If nations repeatedly undermine international efforts at protecting the environment or human rights - that is an abuse of the peace.

Recently released papers show that the U.S., Britain, Germany, Netherlands, Italy and France conspired to undermine the Stockholm Conference of 1972 - and their particular target was to stop any adverse impacts on trade.

demonstration Greenpeace led demonstration in Bali, Indonesia June 6 against the U.S., Canada and Australia for blocking progress at the last preparatory conference before the World Summit on Sustainable Development (Photo courtesy ENB)

Today there is an ugly and cynical collusion by the United States, Canada and Australia to cripple nearly every effort by the international community for effective environmental protection.

These countries are abusing the peace and they threaten the Earth Summit.
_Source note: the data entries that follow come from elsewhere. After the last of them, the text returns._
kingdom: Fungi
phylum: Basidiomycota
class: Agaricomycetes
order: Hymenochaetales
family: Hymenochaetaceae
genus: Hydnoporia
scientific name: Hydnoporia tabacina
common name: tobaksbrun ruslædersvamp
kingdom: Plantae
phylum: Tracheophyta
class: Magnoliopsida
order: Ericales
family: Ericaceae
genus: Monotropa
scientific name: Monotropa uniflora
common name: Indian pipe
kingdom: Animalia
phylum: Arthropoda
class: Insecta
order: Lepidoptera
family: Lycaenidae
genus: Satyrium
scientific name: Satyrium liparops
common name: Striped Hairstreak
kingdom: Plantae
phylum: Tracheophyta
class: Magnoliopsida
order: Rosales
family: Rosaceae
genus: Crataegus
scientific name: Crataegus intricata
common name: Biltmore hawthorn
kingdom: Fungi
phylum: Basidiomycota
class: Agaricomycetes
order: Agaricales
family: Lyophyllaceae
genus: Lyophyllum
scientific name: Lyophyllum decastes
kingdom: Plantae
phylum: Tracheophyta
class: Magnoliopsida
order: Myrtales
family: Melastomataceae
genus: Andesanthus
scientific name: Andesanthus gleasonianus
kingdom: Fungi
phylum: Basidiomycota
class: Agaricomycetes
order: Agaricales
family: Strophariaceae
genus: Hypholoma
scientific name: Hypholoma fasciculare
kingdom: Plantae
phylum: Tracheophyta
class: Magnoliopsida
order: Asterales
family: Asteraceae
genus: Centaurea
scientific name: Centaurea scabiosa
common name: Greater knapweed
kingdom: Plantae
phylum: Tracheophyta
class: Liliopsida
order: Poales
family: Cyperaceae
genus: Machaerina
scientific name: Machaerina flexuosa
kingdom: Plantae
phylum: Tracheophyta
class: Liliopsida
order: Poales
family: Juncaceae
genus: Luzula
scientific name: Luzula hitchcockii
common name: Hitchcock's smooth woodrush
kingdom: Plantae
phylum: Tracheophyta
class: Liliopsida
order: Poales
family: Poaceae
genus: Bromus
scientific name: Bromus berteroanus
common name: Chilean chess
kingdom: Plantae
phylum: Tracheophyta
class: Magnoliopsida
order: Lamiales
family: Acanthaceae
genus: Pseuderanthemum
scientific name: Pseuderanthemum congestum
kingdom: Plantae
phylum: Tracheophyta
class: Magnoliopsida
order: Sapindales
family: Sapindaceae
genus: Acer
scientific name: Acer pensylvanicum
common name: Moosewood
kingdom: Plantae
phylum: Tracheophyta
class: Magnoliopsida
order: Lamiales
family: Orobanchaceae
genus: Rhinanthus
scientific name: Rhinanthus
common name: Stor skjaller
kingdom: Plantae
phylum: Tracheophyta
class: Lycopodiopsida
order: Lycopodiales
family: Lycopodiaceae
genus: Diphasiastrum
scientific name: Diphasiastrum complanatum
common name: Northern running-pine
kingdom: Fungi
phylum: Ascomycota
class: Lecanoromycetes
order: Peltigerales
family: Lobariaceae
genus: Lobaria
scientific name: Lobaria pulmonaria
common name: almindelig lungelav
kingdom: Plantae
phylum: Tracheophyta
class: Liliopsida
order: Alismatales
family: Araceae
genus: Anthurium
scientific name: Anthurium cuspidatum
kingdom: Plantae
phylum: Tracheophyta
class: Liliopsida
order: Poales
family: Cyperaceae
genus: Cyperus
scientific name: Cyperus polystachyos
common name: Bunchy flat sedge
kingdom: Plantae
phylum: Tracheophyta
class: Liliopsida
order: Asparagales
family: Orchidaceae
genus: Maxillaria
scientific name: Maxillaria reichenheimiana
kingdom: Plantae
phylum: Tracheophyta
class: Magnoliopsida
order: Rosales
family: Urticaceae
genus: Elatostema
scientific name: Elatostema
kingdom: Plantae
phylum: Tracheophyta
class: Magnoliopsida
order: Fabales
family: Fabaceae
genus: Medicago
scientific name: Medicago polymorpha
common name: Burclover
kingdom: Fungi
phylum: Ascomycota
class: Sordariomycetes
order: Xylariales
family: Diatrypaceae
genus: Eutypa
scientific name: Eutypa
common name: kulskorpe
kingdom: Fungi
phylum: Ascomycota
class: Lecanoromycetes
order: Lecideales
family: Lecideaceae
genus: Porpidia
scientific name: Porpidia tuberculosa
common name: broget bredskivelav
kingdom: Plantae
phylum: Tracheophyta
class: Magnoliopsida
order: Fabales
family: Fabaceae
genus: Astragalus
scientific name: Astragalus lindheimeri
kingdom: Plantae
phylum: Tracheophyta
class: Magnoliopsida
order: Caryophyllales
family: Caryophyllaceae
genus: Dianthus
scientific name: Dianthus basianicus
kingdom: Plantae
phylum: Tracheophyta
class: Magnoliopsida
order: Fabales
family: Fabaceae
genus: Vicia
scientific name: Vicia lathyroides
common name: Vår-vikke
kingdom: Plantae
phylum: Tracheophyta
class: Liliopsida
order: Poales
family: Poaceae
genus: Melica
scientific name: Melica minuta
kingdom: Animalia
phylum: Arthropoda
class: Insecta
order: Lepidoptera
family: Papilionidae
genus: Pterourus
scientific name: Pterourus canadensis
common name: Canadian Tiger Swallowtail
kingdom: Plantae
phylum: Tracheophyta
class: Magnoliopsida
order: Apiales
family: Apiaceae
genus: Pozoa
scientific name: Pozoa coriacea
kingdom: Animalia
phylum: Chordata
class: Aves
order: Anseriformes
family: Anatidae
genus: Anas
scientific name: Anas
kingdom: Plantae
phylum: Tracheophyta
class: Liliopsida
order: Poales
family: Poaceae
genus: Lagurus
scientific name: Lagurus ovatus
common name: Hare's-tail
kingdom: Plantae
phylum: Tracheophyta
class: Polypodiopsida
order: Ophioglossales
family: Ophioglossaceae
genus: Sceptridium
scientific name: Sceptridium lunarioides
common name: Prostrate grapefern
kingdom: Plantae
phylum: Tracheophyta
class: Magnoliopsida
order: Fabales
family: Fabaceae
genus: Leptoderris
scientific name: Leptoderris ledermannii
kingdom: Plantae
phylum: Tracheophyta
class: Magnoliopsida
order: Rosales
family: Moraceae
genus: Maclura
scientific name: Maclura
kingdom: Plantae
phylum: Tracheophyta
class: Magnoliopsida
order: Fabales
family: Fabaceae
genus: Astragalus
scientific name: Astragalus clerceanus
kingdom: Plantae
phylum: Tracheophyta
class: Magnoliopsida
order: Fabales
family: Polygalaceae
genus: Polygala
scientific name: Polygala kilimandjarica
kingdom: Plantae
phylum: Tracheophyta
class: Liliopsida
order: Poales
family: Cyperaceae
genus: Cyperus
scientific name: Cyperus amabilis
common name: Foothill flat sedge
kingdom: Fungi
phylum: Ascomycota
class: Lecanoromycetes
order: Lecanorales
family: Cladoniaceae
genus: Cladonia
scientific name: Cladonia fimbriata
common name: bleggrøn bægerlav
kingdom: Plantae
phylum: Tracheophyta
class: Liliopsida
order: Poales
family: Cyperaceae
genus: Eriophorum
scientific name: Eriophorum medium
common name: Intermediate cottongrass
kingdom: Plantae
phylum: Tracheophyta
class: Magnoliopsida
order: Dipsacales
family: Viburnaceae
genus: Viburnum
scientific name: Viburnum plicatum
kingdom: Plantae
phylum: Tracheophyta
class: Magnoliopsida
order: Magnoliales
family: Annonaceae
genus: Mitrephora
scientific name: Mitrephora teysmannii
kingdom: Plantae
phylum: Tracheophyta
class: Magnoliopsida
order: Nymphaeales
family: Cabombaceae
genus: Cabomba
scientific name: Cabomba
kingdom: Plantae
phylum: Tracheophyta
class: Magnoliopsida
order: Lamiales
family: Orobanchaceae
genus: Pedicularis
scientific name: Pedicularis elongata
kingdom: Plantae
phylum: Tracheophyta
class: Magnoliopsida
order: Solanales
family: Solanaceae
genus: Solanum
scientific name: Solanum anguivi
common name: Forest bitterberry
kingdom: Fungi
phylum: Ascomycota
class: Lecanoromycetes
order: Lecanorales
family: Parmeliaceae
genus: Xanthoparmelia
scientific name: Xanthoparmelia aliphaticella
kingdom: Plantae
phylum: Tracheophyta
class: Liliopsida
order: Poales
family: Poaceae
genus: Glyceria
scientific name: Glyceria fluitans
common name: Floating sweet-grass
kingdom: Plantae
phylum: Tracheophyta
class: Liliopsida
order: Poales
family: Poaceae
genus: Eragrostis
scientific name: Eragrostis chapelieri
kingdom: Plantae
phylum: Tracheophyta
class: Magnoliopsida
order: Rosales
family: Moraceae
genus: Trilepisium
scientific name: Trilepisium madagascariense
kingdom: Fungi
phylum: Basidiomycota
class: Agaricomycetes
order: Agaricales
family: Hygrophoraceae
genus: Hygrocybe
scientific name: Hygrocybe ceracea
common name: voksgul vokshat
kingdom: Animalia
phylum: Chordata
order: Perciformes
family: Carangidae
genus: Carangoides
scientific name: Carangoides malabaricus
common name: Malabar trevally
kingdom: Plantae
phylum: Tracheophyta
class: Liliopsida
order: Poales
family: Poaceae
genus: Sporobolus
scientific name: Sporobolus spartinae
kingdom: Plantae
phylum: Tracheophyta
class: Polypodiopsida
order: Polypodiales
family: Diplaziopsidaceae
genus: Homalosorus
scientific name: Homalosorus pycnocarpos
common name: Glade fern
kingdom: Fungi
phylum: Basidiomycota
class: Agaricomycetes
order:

Is there hope? In 1972 six nations plotted to block progress. Now there seem to be three. Perhaps that is half a step forward.

Friends - for the saddest of reasons we have an opportunity. There are moments in between continuous times, moments where we hold our collective breath, where we stand blinking in a new reality, waiting to understand what we see.

Since September 11 the world has been paused, waiting to see if any major new direction would emerge. The opportunity is there to renew the moral purpose of economic systems, for politicians to learn from three decades of environmental disasters, and for us all to use new environmental solutions to build secure foundations for real peace.

At Rio governments set out on the road to sustainability but most of them are stalled. Our challenge is to kick-start political leadership for sustainable development and a new peace. Without us - civil society - it will not happen.

The dinosaurs still have the ear of government - we must grab them by the balls - the rest will follow.